Objectives To evaluate the relapse rates, characteristics, predisposing factors, and relationship with mortality in a large single-institution cohort of patients with biopsy-proven GCA.

Methods A retrospective review was performed to identify all patients with biopsy-proven GCA from 1 January 1998 through 31 December 2013. Demographic, clinical, and laboratory data at presentation and each follow up visit were collected. Relapse was defined as recurrence of clinical manifestations compatible with spectrum of GCA and/or increase in inflammatory markers (ESR/CRP), not otherwise explainable, which required reintroduction or increased dose of glucocorticoid therapy. Comparisons between relapse and no-relapse groups were performed using Chi-square and Kruskal-Wallis tests.

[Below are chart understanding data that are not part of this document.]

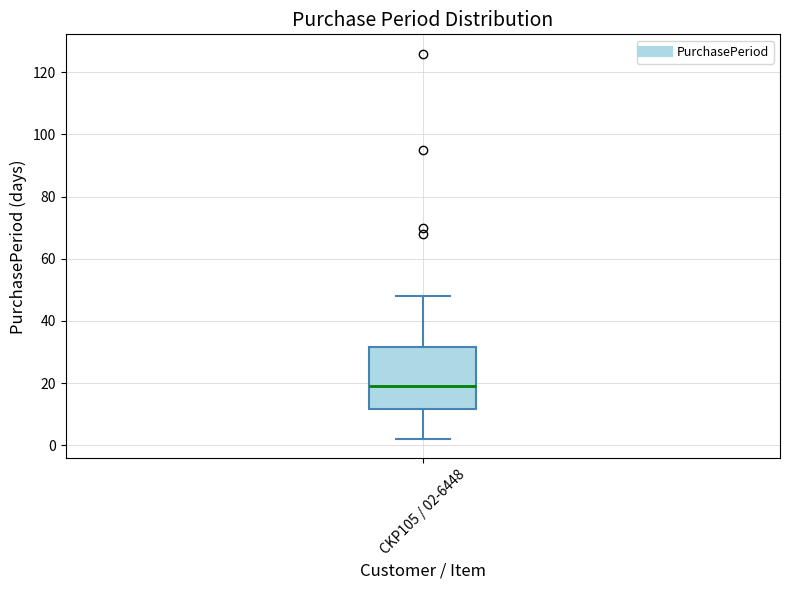

Transcribe this box plot: give where the median line is, the range the box spans, and where the two whiskers end, as read against the y-axis. The values are not printed on the chart, so give them approximately, as read against the axis.

median 20, box 12 to 32, whiskers 2 to 48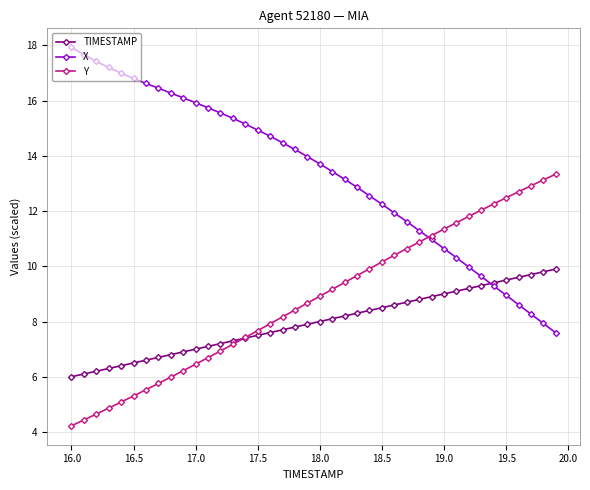

Which series has the widest spread of values?

X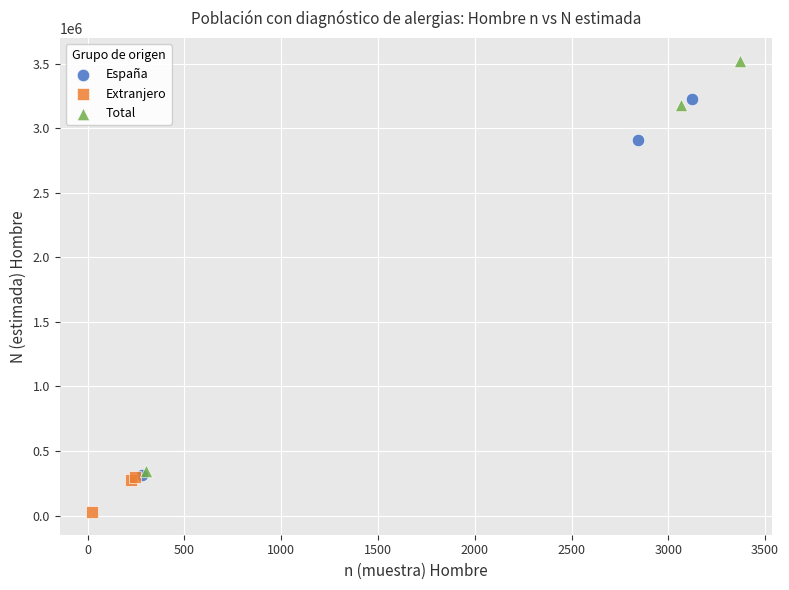

Which series contains the highest Y value?

Total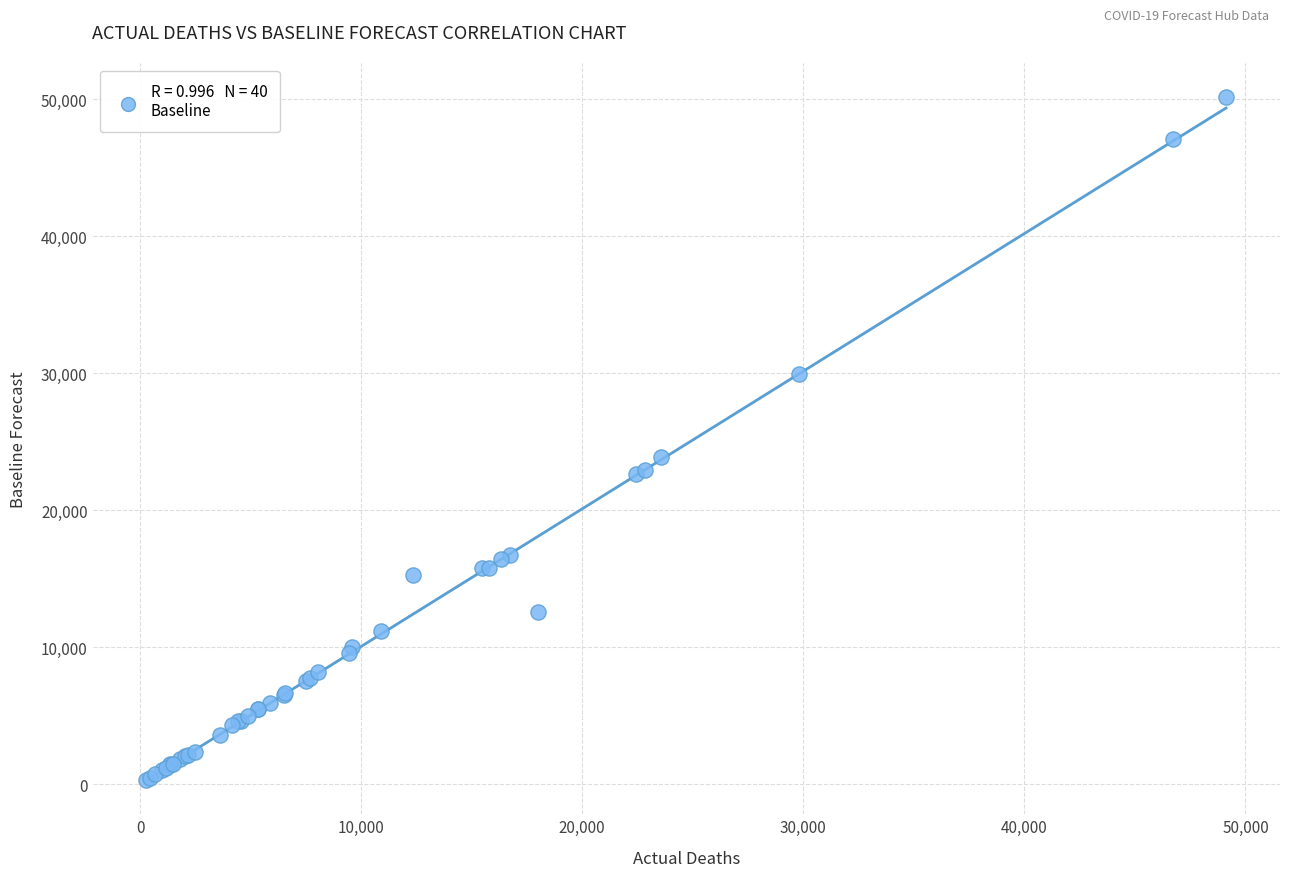

What Y value in the scatter plot is closest to 25229?

23899.9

Results The cohort included 286 patients with biopsy-proven GCA (213 females and 73 males, mean [±SD] age 75.0 [±7.6] years) with a mean (±SD) follow-up of 6.0 (±3.9) years. The mean (±SD) number of visits was 14.2 (±8.4) and the mean (±SD) visit rate per person per year was 3.3 (±2.6). During follow-up, 73 patients did not have a relapse, 80 patients had one relapse and 133 had two or more relapses. The first relapse occurred during the first year in 50% of patients (by 2 years in 68% and by 5 years in 79%). Among all relapse visits, 28.6% of relapses were related to abnormal lab markers only, 24.2% were related to flare symptoms only, and 47.2% represented flare symptoms and abnormal lab markers. The most common relapse symptoms were polymyalgia rheumatica (33.1%), headache (32.3%), malaise (20.6%) and scalp tenderness (7.8%).

The median relapse rate observed was 0.4 [IQR 0.21, 0.64] relapses per year. We further evaluated patients in three groups; no relapse, low relapse rate (<0.5 relapses/yr), and high relapse rate (≥0.5 relapses/yr). A lower proportion of females were in the no relapse group (63%) than in the <0.5 relapses/yr (79%) or the ≥0.5 relapses/yr (78%) groups (p=0.034). A higher proportion of patients with hypertension (p=0.007), diabetes (p=0.039) and prior history of venous thrombosis (p=0.041) were present in the ≥0.5 relapse/yr group compared to the no relapse and <0.5 relapse/yr groups. In this cohort, neither the presence of relapse [HR 0.80, (0.47, 1.36); p=0.41] nor the number of relapses [HR 0.99 (0.83, 1.19); p=0.94] were associated with excess mortality.

Conclusions Patients with biopsy-proven GCA have a high risk of relapse during follow up. Women with GCA tend to relapse more than men. Patients with established hypertension or diabetes at time of GCA diagnosis have a higher frequency of relapse. Relapses were not predictive of higher mortality.